Essa complicação não dá as caras desde o começo, entretanto. No geral, a direção conduz bem o filme tanto esteticamente quanto em termos de conteúdo. Parte desse sucesso é notado na maneira como representam Wyatt Earp, que desde o começo é mostrado como um macho alfa do Oeste sem parecer forçado ou inapropriado. Assim estabelecendo um bom exemplo da tendência de vangloriar a figura histórica, coisa que o filme mantém até o final. Enquanto isso não é problema na maioria das vezes, em outras ela acaba fazendo pouco sentido e dá início aos primeiros deslizes. Uma coisa é criar um protagonista másculo, porém quando a plausibilidade dos eventos é sacrificada por um momento bacaninha de ação as falhas da direção ficam mais explícitas. Exemplo disso pode ser notado em uma cena na qual o clima era para ser dramático e o resultado passa longe disso. A atmosfera geral da cena em conjunto com a trilha sonora incompatível estraga completamente qualquer drama pretendido. É como se tocassem uma música triunfante no momento em que um algo triste acontece, por exemplo.

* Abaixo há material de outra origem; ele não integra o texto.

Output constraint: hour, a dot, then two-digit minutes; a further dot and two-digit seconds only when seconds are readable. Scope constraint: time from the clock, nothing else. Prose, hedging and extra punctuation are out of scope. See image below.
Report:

Ao menos os momentos bons de Earp são realmente bons. Kurt Russell entrega uma ótima interpretação do personagem e, do seu característico jeito, consegue incorporar bem a essência do pistoleiro. Outra forte interpretação pode ser encontrada em Val Kilmer, que está nas botas de outro famoso do Velho Oeste: Doc Holliday, um pistoleiro formado em Odontologia que foi muito amigo de Earp e o acompanhou várias vezes. Representado como o típico aventureiro inconsequente — modelo compartilhado por vários outros caubóis famosos do cinema — é muito difícil não gostar do personagem de Kilmer quando seus traços são tão carismáticos e sua interpretação tão forte. Sua personalidade forte e imponência nunca disputa diretamente com Wyatt Earp, ele é um tipo diferente de herói; cativa mais sendo o vira-lata habilidoso que o macho alfa. Sobre Virgil Earp dispenso comentários. A virilidade da figura de Sam Elliot é explícita demais para ser descrita com palavras, até porque ele não precisa de muitas para causar impacto. O fato é que após jogar “Red Dead Redemption”, fica quase impossível não associar o personagem Landon Ricketts com a imagem de Elliot como Virgil, certamente houve um quê de inspiração.

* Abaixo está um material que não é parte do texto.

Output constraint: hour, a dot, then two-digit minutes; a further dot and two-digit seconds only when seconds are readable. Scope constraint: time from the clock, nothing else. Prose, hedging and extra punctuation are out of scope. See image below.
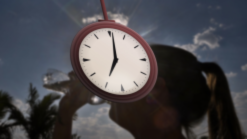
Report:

Apesar de conhecer a história de Wyatt Earp de outras fontes, “Tombstone” era um Faroeste relativamente desconhecido por mim até pouco tempo atrás; e de bom grado digo que este até que foi uma surpresa bem vinda para quem achou que o gênero tinha perdido fôlego depois de “Unforgiven“. Minando as qualidades do filme, as inconsistências na direção por vezes deixam o longa com uma cara esquista, deixando de lado o Faroeste por uma tendência de filme de ação. Ao menos o longa conta com um elenco de bons atores em bons papéis, além de erros em uma quantidade moderada para evitar que a experiência seja ruim.